Dental Implantology

By Dr. Vishaal Bhat on Thursday 6 December 2007 with 0 comments



Transplantation and implantation methods are being used more often in medicine. The same situation is in dentistry. Despite some terminological discrepancies, the term transplantation means transfer of an organ, a tissue that becomes a part of an organism, not only by its configuration and function, but also gets integrated into a recipient organism by its composition and metabolic processes - it maintains its vitality. The term transplantation also means such a transfer of precisely configured material or artificial organ that fully or partially integrates into an organism’s function, it is fully biologically tolerated but it is not vital. During last several decades, such a method - method of implanting - has begun to be more intensely utilized for repairs of a defective, incomplete dentition by means of dental implants. The term dental implant means a construction (part) of various forms or shapes which forms an artificial abutment after being inserted into the upper or lower jaw alveolus. Thus implanted artificial abutments allow for more sophisticated denture to be made in cases where teeth replacement would not otherwise be possible. It enables a person to utilize his/her teeth fully with all its functions - processing food, speech and articulation.

Variety of dental implants have been developed so far, differing in materials used, shapes, forms, ways of implanting them into jawbones and their relation to tissues. As our knowledge increases, periods of greater or smaller utilization or refusal of dental implants at clinical practice alternate.

At present times when high technology is possible and social demands increase, dental implantology is again a hot topic. Many authors have been involved in solving problems related to quite wide area of dental implants. Their opinions and results of their work have been a subject of many discussions and publications. The major problems of both foreign and domestic literature are related to materials, forms and shapes of implants, methods of implanting, availability, including suitable instrumentation, and also a very important question of biological tolerance of dental implants. This question is even more amplified by the specific property of dental implants - they penetrate the oral mucosa and stretch out freely into the oral cavity (open implants). In 1979, the FDI (Federation Dentaire Internationale) dealt with the question of biological tolerance and issued recommended international norms for dental implants materials. In Czech republic, these norms have been respected since 1986.

During last couple of decades, the worldwide field of dental implants has reached such degree of quality, especially due to scientific achievements, that it occupies a firm place at specialized extended dental care.

**Work request A:**
In the dental implantology text, in what year did the FDI issue recommended international norms for dental implant materials?
**Work request B:**
Say whether each statement agrees with the dental implantology text, and support each answer with the deciding words quoted from the text. (i) The FDI norms for dental implant materials have been respected in the Czech Republic since 1986. (ii) Dental implants remain entirely beneath the oral mucosa. (iii) The dental implants developed so far all use the same material.

**Records:**
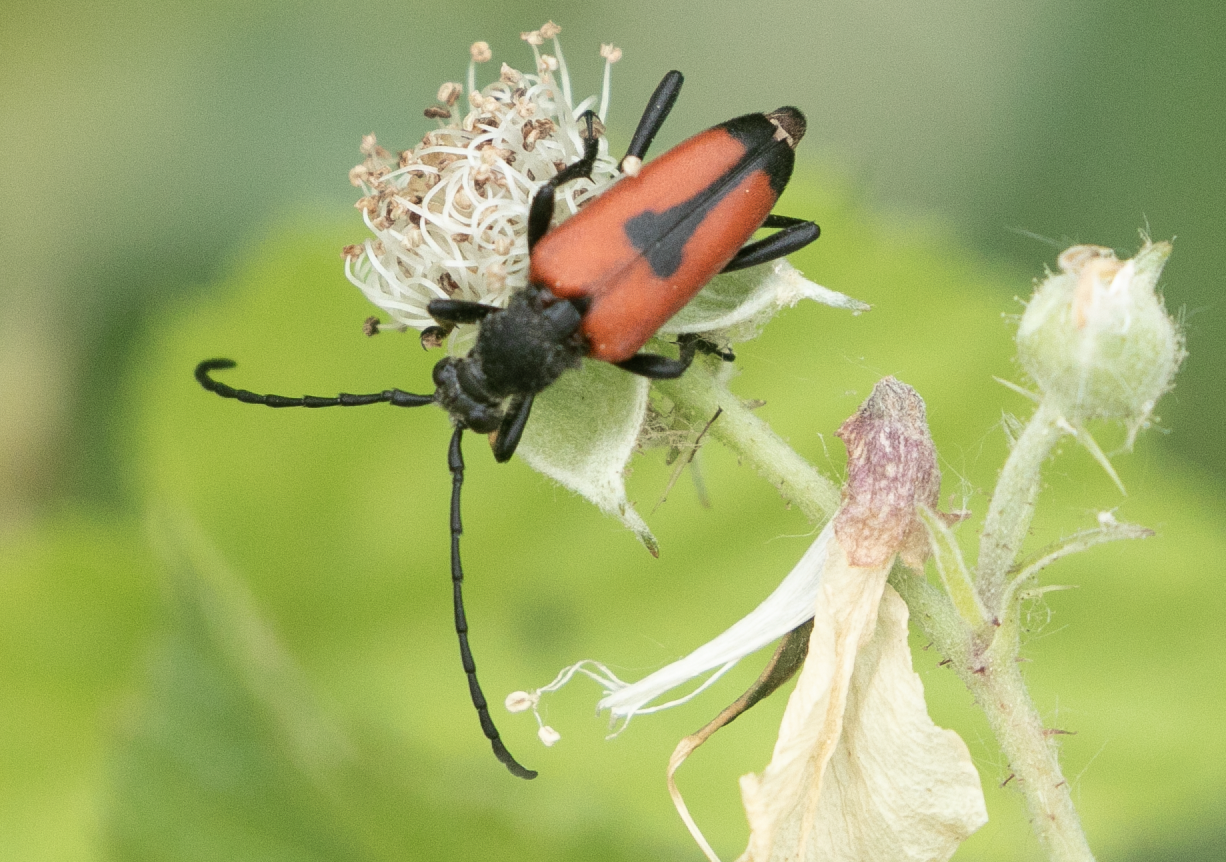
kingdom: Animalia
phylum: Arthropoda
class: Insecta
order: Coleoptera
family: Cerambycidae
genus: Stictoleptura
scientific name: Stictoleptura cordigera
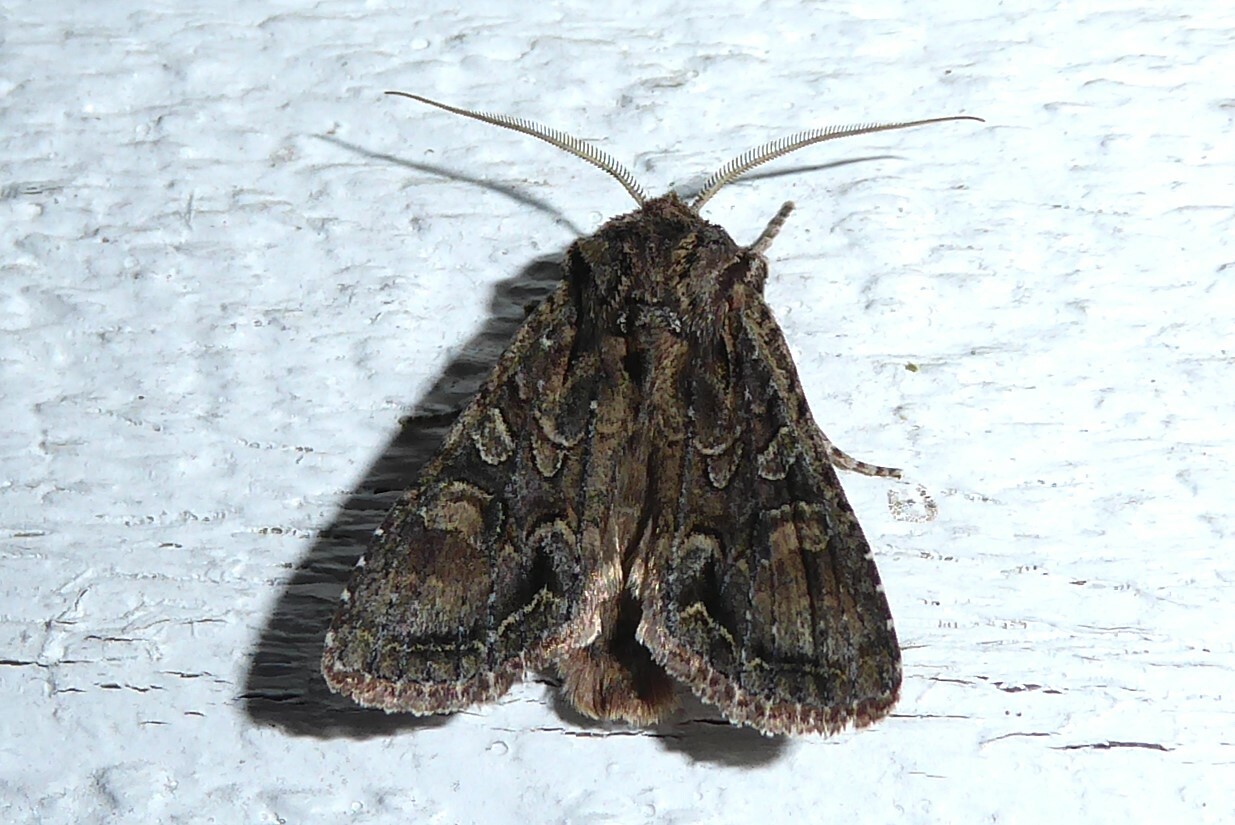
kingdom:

**Your response A:**
1979

**Your response B:**
(i) Yes: "In Czech republic, these norms have been respected since 1986."
(ii) No: "they penetrate the oral mucosa and stretch out freely into the oral cavity (open implants)"
(iii) No: "differing in materials used, shapes, forms, ways of implanting them into jawbones and their relation to tissues"